> _TO BE DONE_:
a - Say whether each statement agrees with the commentary on U.S. Africa policy, answering yes or no and quoting the deciding words: (i) Officials from nearly 50 African countries are in Washington, D.C. (ii) The administration's Africa policy is gaining attention mainly because of progress in African economic development. (iii) The Trans-Sahara Counterterrorism Partnership program involves 14 countries.
b - Using the commentary on U.S. Africa policy, answer each question on its own line:
(i) In which city are the African leaders meeting?
(ii) Where were the "security assistance" models crafted?
(iii) Which groups swoop in to spiff up the indigenous militaries and security forces?
c - Retype the passage of the commentary on U.S. Africa policy, starting with "crafted in Iraq" and going on through "selected African countries.".

> _PROVIDED TEXT_:
The White House is hosting a
major summit of
African leaders this week. Elected and
unelected heads of state and officials from nearly 50 African countries are in
Washington, D.C., to discuss the future of the U.S. relationship with Africa.
The sad part about this
meeting is that the administration's Africa policy is gaining visibility and
attention not so much because of progress in African economic development but
because of heightened U.S. attention to security issues in that continent.
The single-mindedness of the
administration's focus on terrorism and security has dragged the United States,
and especially the U.S. military, into the internal security affairs of a
growing number of African countries, from the 14 countries involved in the Trans-Sahara
Counterterrorism Partnership (TSCTP) program to Somalia, Kenya, Uganda, Cameroon, Niger, Liberia, and now Nigeria.
It seems like the United States
cares most about Africa when administrations perceive that U.S. security
interests may be at stake. We really pay attention when we think terrorists and
insurgents are paying attention. When that happens, the "security assistance"
mavens take over, applying those models so carefully (and unsuccessfully)
crafted in Iraq and Afghanistan. Army trainers, private contractors, Special
Operations forces, and even the National Guard swoop in to spiff up the
indigenous militaries and security forces of selected African countries.
It is a dangerous model of
engagement, one that could well lead to policy and operational failure, to a
weakening of our civilian engagement in Africa, to serious destabilization of
governance in a number of countries, and to a "blowback" that will actually
compromise U.S. national security and our credibility in Africa.

Extracted data entries:
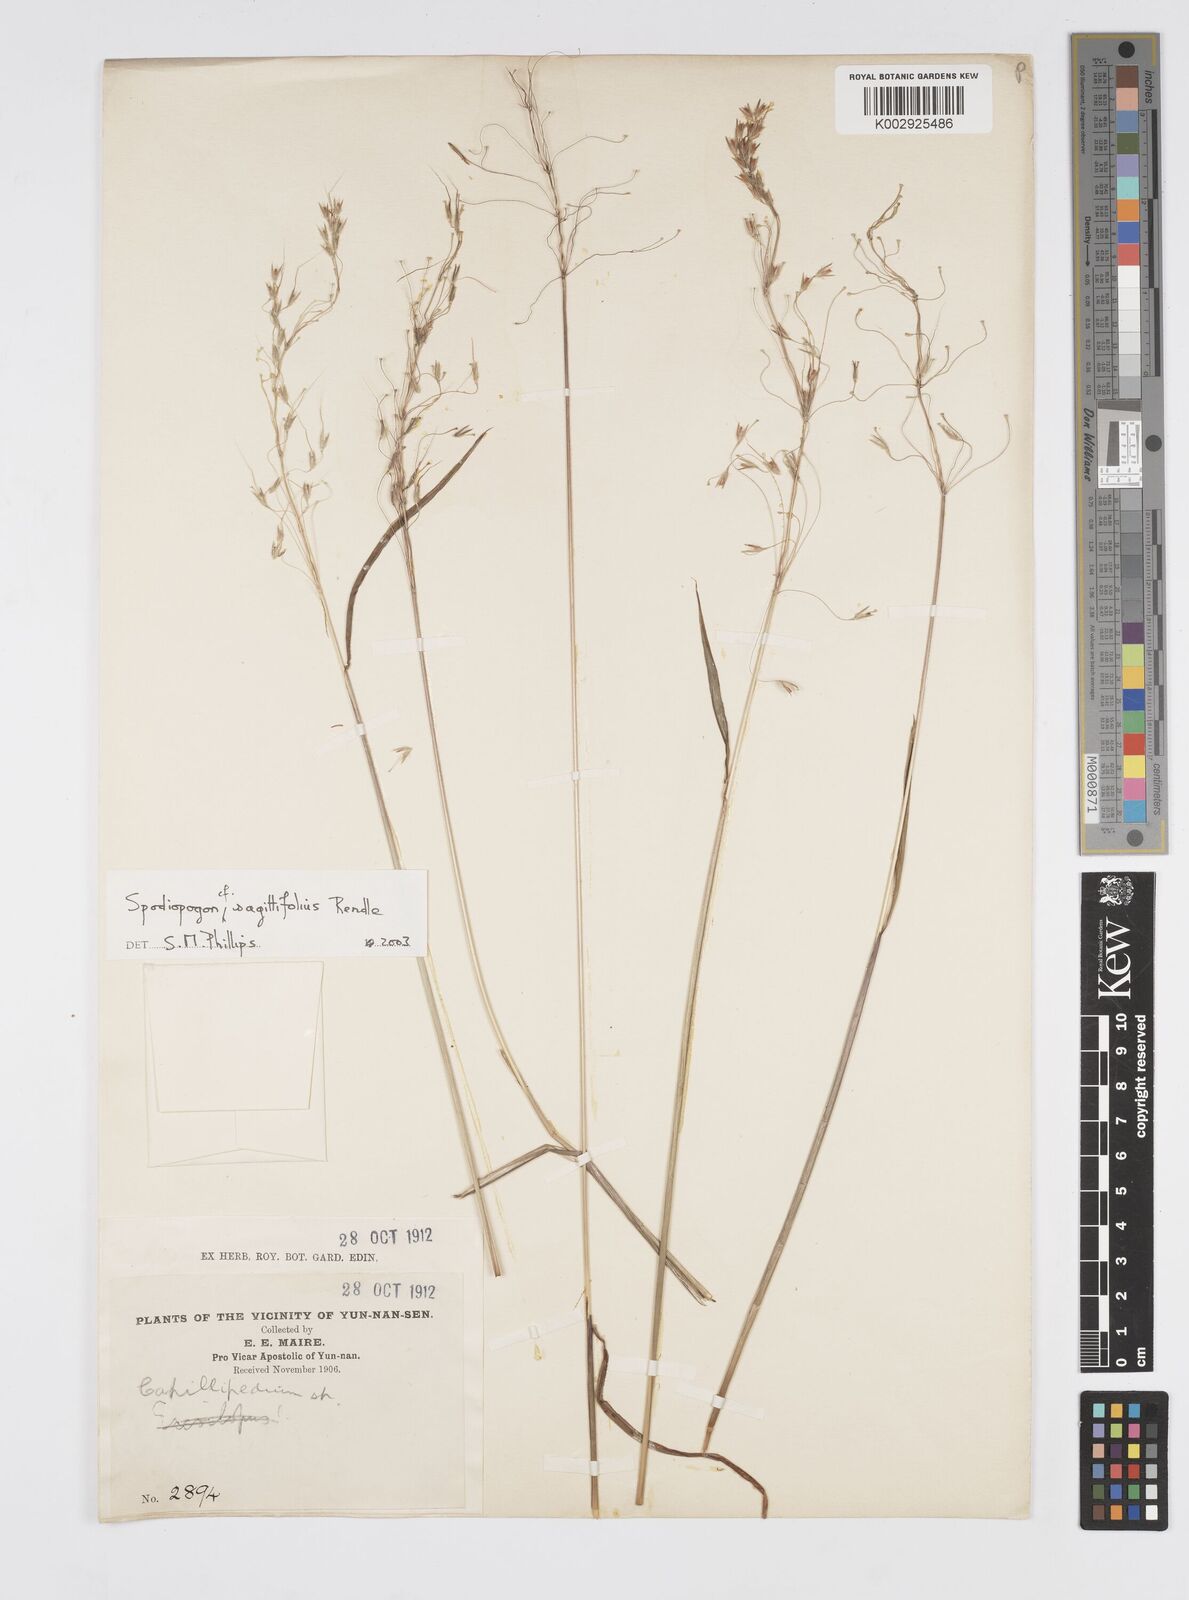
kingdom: Plantae
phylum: Tracheophyta
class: Liliopsida
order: Poales
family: Poaceae
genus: Spodiopogon
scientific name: Spodiopogon sagittifolius
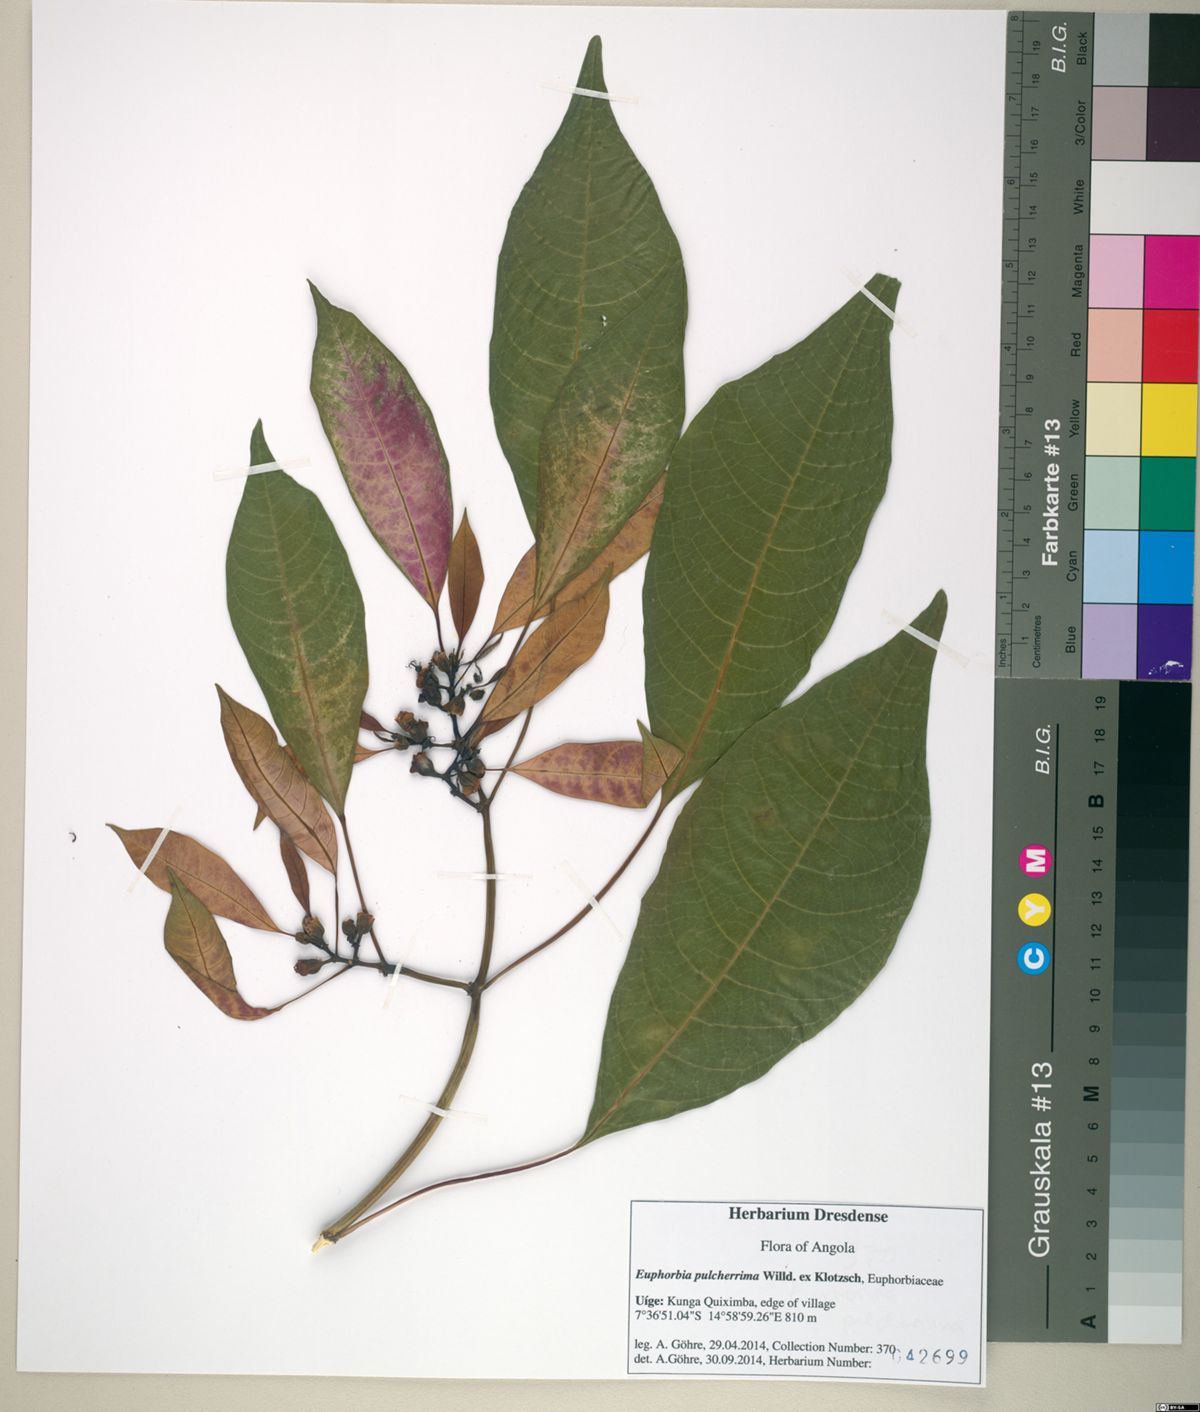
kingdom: Plantae
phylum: Tracheophyta
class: Magnoliopsida
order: Malpighiales
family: Euphorbiaceae
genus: Euphorbia
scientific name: Euphorbia pulcherrima
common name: Christmas-flower
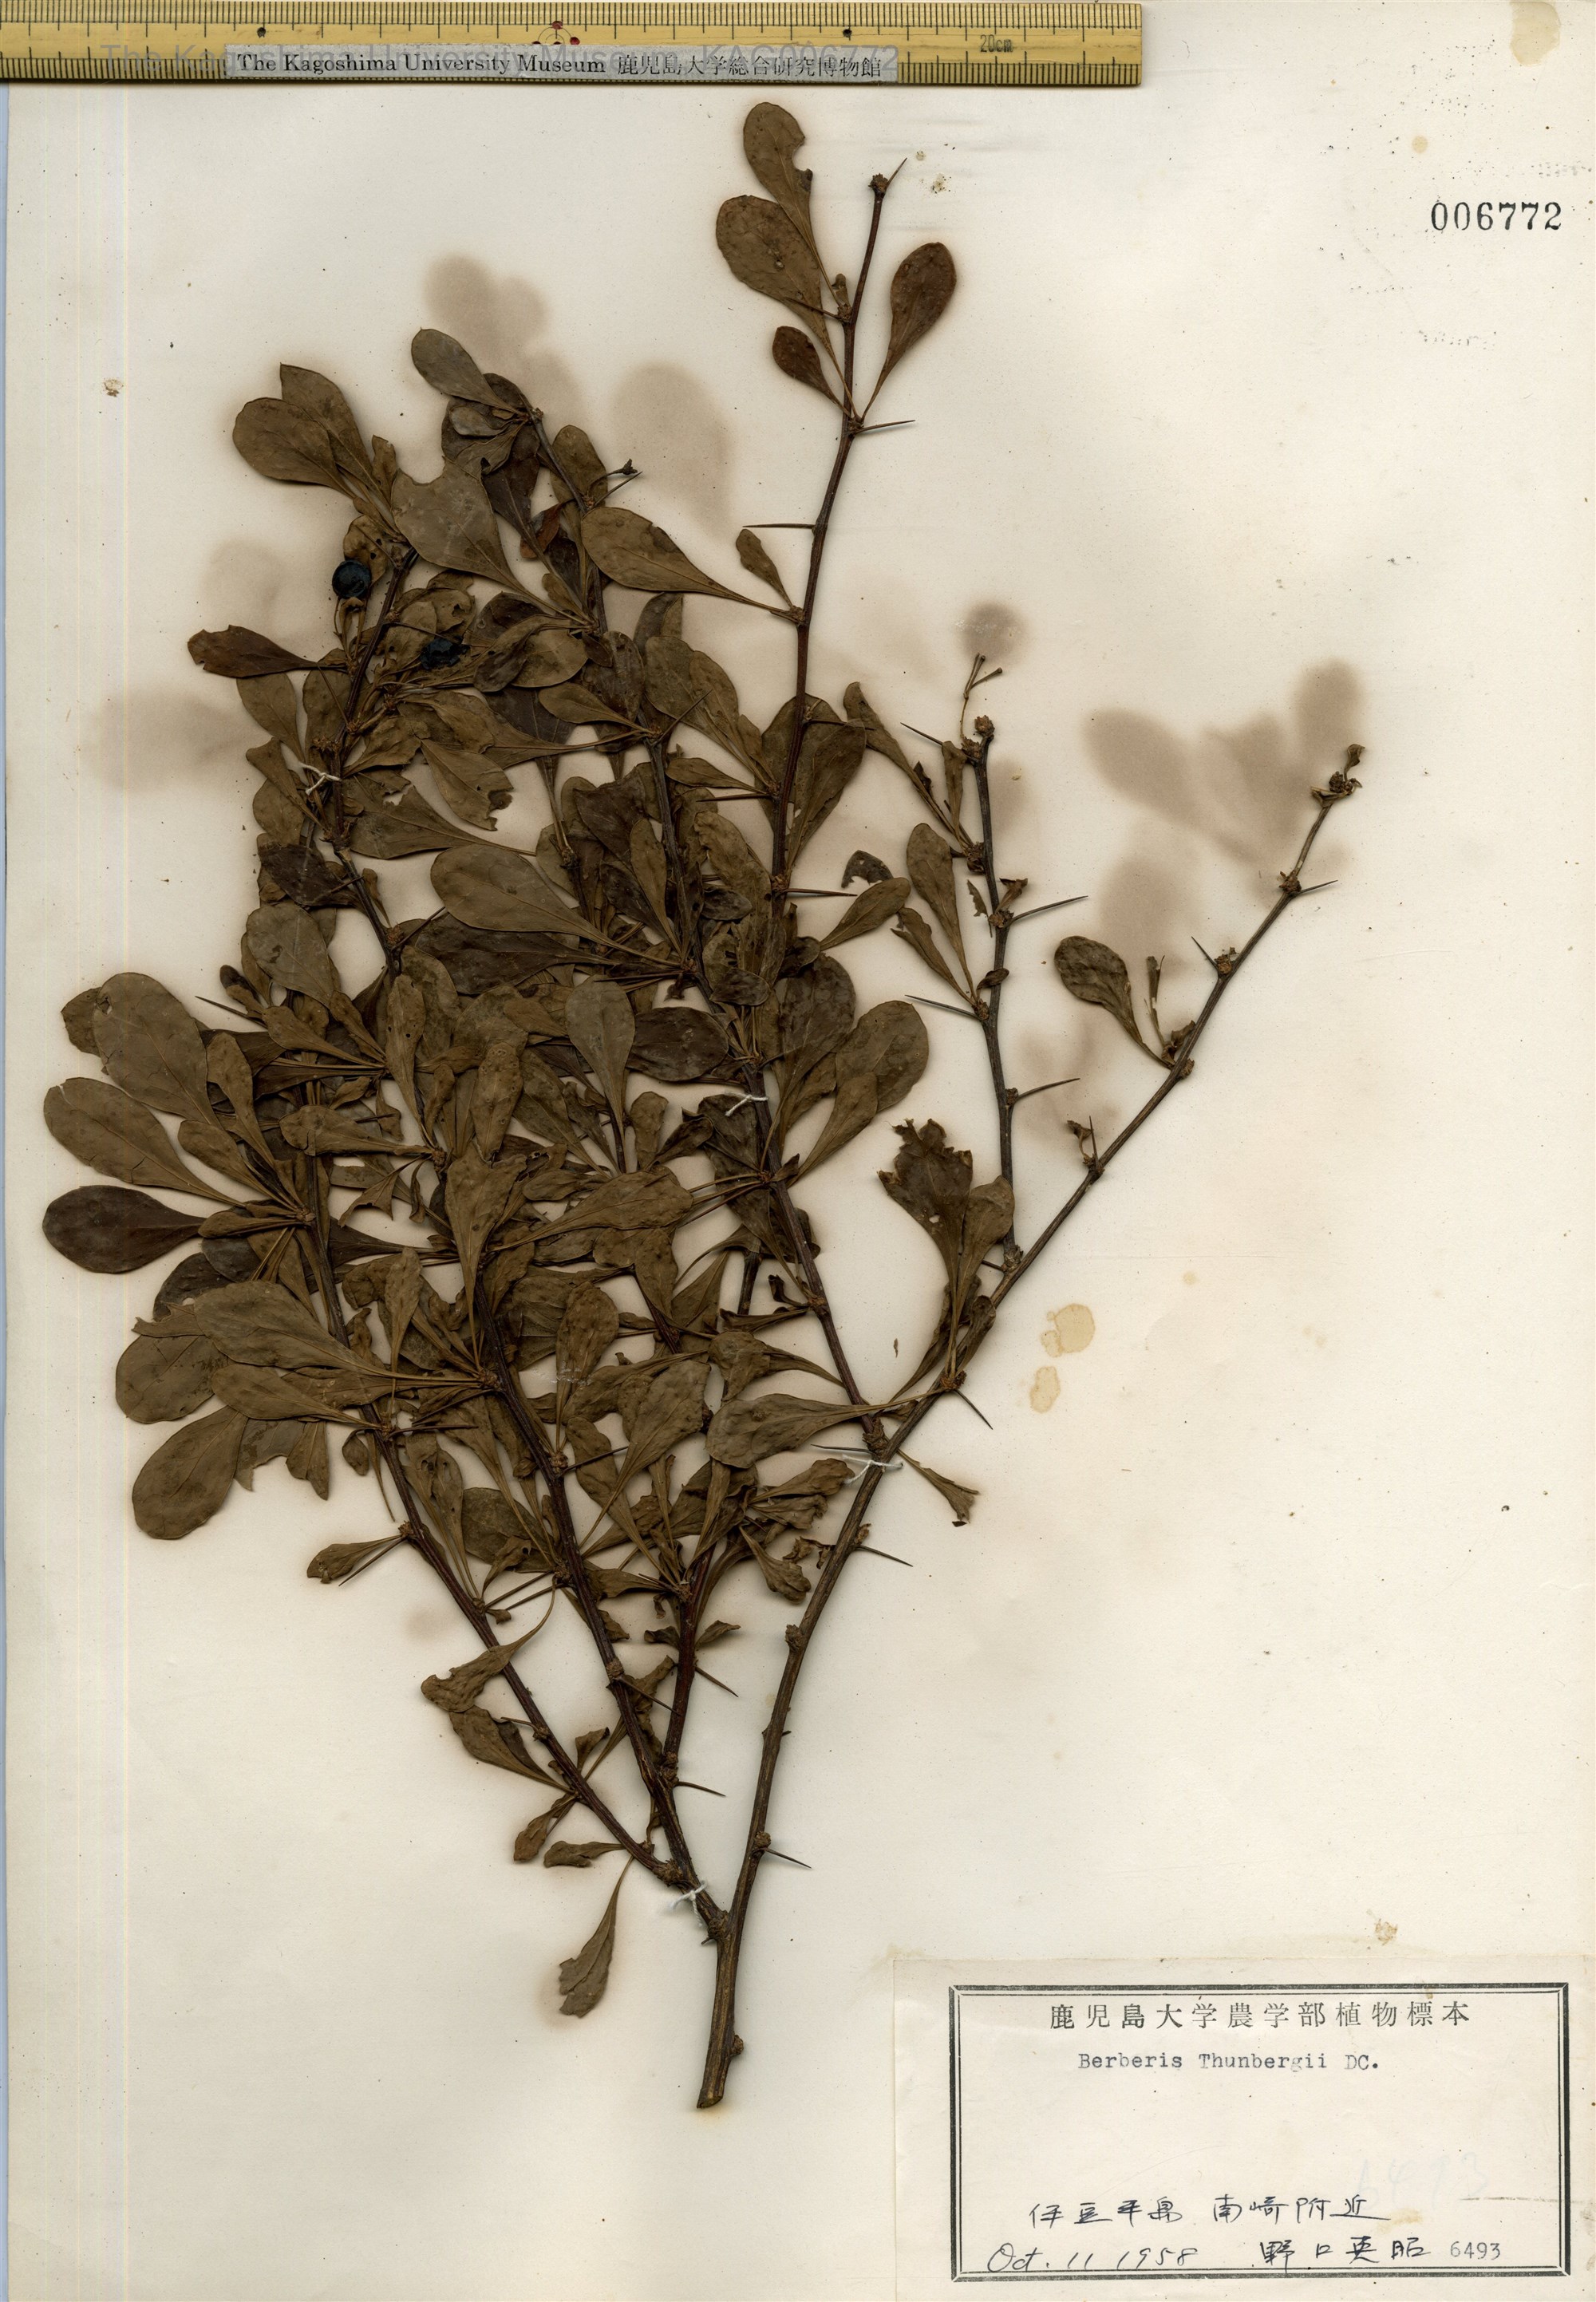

> _PROBLEM SOLUTIONS_:
a -
(i) Yes: "Elected and unelected heads of state and officials from nearly 50 African countries are in Washington, D.C."
(ii) No: "not so much because of progress in African economic development but because of heightened U.S. attention to security issues in that continent."
(iii) Yes: "the 14 countries involved in the Trans-Sahara Counterterrorism Partnership (TSCTP) program"

b -
(i) Washington, D.C.
(ii) Iraq and Afghanistan.
(iii) Army trainers, private contractors, Special Operations forces, and the National Guard.

c -
crafted in Iraq and Afghanistan. Army trainers, private contractors, Special
Operations forces, and even the National Guard swoop in to spiff up the
indigenous militaries and security forces of selected African countries.